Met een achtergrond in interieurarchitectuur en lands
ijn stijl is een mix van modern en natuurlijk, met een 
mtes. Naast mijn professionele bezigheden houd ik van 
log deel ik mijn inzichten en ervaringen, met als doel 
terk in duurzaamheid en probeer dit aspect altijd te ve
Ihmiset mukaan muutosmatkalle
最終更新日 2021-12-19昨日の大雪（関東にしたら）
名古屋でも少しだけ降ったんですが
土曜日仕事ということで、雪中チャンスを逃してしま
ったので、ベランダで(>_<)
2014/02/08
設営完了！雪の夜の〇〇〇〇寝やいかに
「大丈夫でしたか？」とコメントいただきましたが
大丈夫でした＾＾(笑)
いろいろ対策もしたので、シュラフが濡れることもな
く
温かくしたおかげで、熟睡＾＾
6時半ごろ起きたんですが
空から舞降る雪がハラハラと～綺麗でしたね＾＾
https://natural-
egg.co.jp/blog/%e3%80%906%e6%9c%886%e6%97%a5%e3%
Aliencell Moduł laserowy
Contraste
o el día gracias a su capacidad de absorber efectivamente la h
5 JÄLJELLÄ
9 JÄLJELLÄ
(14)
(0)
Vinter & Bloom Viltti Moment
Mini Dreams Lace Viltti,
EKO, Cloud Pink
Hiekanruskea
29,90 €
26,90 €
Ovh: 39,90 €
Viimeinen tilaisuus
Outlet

--

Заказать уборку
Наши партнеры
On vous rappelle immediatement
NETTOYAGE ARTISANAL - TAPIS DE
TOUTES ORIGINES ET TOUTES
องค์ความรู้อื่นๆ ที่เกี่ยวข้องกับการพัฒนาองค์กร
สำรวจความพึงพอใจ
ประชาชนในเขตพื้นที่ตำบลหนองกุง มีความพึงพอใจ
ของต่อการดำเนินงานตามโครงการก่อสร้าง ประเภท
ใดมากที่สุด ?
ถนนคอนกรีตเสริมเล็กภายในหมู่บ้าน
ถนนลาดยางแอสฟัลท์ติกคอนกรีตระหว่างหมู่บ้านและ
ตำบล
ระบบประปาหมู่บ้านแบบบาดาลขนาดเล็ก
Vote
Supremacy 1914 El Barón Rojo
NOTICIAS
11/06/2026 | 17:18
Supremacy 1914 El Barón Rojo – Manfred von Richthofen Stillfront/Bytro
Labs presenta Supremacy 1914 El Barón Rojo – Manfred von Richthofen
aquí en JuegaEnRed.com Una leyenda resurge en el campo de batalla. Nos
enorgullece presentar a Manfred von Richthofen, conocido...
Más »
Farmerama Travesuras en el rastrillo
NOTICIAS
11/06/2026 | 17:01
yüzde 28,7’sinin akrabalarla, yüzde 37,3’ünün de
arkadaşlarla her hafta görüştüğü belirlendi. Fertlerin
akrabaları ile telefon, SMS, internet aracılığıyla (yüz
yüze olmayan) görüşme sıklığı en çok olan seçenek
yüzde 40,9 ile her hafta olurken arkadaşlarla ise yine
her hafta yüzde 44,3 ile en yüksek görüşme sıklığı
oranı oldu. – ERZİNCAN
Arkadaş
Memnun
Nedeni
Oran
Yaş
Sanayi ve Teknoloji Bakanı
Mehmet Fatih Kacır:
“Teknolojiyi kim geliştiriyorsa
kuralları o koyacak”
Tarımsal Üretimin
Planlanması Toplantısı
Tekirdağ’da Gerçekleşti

==

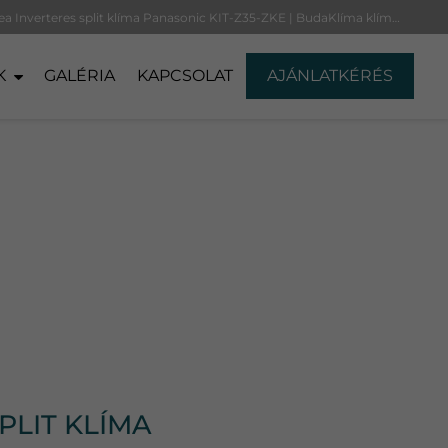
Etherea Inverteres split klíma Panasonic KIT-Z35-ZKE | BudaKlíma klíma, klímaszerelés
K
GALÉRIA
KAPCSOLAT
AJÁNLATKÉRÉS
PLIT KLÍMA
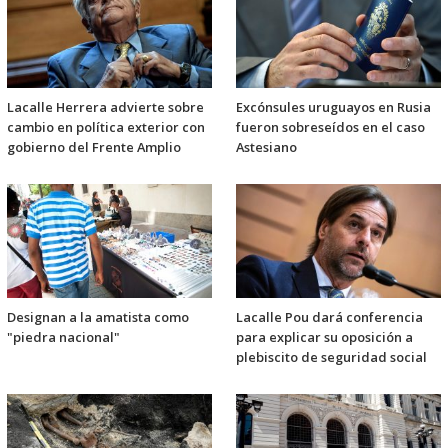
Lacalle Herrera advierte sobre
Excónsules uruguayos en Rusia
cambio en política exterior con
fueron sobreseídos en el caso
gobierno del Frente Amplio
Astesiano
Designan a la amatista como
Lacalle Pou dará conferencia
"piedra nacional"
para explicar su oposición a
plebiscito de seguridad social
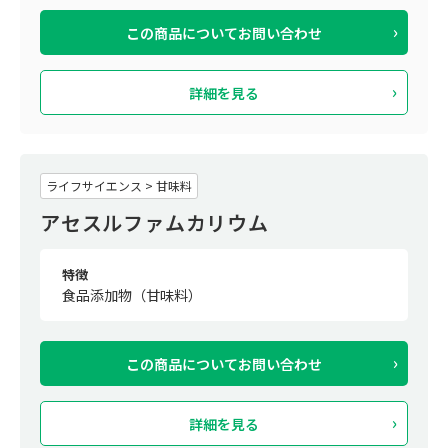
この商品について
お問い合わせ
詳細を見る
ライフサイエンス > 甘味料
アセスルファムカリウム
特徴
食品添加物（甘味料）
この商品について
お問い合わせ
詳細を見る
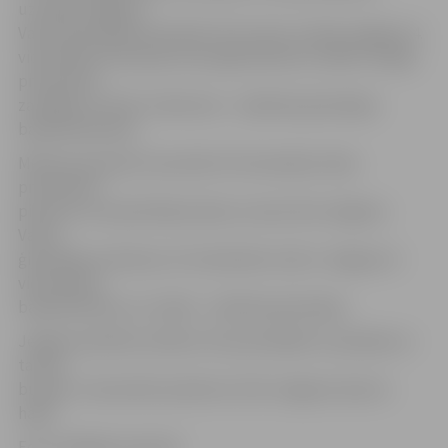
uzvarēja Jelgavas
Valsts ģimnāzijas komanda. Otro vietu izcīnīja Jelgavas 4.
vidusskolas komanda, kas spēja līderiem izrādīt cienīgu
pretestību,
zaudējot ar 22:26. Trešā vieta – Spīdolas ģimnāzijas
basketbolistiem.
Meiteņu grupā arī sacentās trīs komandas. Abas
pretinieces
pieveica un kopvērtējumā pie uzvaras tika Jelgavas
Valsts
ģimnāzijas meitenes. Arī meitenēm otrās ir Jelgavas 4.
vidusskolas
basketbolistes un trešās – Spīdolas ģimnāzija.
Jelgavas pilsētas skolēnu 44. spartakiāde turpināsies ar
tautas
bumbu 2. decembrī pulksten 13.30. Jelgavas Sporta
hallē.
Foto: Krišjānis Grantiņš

## [Action item]
Every line from the data above that contains "Richthofen" must appear in the answer.

## [Task response]
Supremacy 1914 El Barón Rojo – Manfred von Richthofen Stillfront/Bytro
Labs presenta Supremacy 1914 El Barón Rojo – Manfred von Richthofen
enorgullece presentar a Manfred von Richthofen, conocido...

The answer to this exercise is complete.